▶ _ENUNCIADO DA TAREFA_:
Responda a estas perguntas com base no excerto sobre a electricidade em Seia:
1. Em que ano escreveu Emile Zola a frase citada?
2. Entre os adeptos de que dois tipos de corrente havia querelas?
3. Quem presidia à Câmara Municipal de Seia na época da disputa pela concessão?
----- EXCERTO FORNECIDO -----
A facilidade actual de acesso ao usufruto da electricidade e a sua abundância induz-nos a tomar a energia eléctrica por um bem trivial, só a valorizando plenamente quando falta e desperdiçando-a muitas vezes sem hesitação nem remorso. No início do século XX, porém, a electricidade para todos não passava ainda de uma promessa, tal como escreveu Emile Zola em 1901: “Irá chegar o dia em que a electricidade será para todos, como a água dos rios e o vento dos céus. Não deve ser apenas fornecida, mas sim em abundância, para que as pessoas a usem segundo a sua vontade, como o ar que respiram.”

As experiências eléctricas, embora marcadas pela fraca intensidade da corrente e insuficiência dos meios, com geradores sujeitos a constantes avarias e material de iluminação muito limitado, anunciavam já no final do século XIX uma completa revolução em todos os domínios da vida humana rumo a um verdadeiro progresso. A electricidade passou então a ser uma justa aspiração de todos, que avidamente lutaram pela chegada da electricidade às suas terras, assim como motivo para autênticas guerras empresariais e comerciais, desde a localização das centrais hidroeléctricas até às batalhas quase campais pelas concessões, passando pelas querelas entre os adeptos da Corrente Contínua e os defensores da Corrente Alternada.

Em Seia, a disputa pela concessão foi muito breve e teve apenas dois intervenientes, António Marques da Silva e António Rodrigues Nogueira, com quem a Câmara Municipal desse tempo (presidida pelo Dr. António Augusto da Fonseca Saraiva) celebrou contratos distintos, talvez encantada com as vantagens oferecidas pela proposta do engenheiro Rodrigues Nogueira e para tirar partido da concorrência entre concessionários, ou ainda para acalmar fervores e rivalidades locais, como refere J. Quelhas Bigotte na sua Monografia de Seia.
----- REGISTOS FORNECIDOS -----
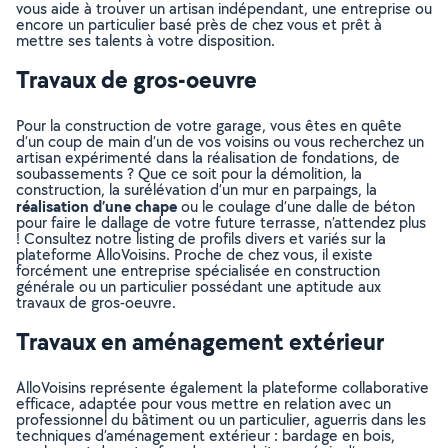
vous aide à trouver un artisan indépendant, une entreprise ou
encore un particulier basé près de chez vous et prêt à
mettre ses talents à votre disposition.
Travaux de gros-oeuvre
Pour la construction de votre garage, vous êtes en quête
d’un coup de main d’un de vos voisins ou vous recherchez un
artisan expérimenté dans la réalisation de fondations, de
soubassements ? Que ce soit pour la démolition, la
construction, la surélévation d’un mur en parpaings, la
réalisation d’une chape
ou le coulage d’une dalle de béton
pour faire le dallage de votre future terrasse, n’attendez plus
! Consultez notre listing de profils divers et variés sur la
plateforme AlloVoisins. Proche de chez vous, il existe
forcément une entreprise spécialisée en construction
générale ou un particulier possédant une aptitude aux
travaux de gros-oeuvre.
Travaux en aménagement extérieur
AlloVoisins représente également la plateforme collaborative
efficace, adaptée pour vous mettre en relation avec un
professionnel du bâtiment ou un particulier, aguerris dans les
techniques d’aménagement extérieur : bardage en bois,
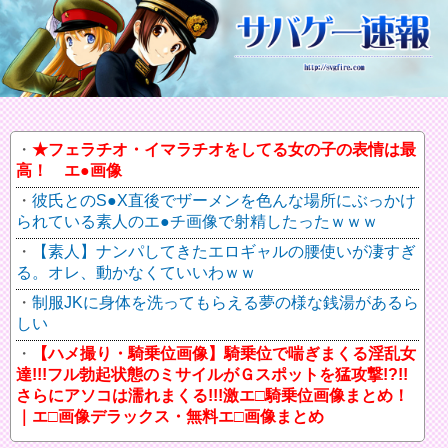
★フェラチオ・イマラチオをしてる女の子の表情は最
高！ エ●画像
彼氏とのS●X直後でザーメンを色んな場所にぶっかけ
られている素人のエ●チ画像で射精したったｗｗｗ
【素人】ナンパしてきたエロギャルの腰使いが凄すぎ
る。オレ、動かなくていいわｗｗ
制服JKに身体を洗ってもらえる夢の様な銭湯があるら
しい
【ハメ撮り・騎乗位画像】騎乗位で喘ぎまくる淫乱女
達!!!フル勃起状態のミサイルがＧスポットを猛攻撃!?!!
さらにアソコは濡れまくる!!!激エ□騎乗位画像まとめ！
｜エ□画像デラックス・無料エ□画像まとめ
-----
▶ _RESPOSTA_:
1. Em 1901.
2. Da Corrente Contínua e da Corrente Alternada.
3. O Dr. António Augusto da Fonseca Saraiva.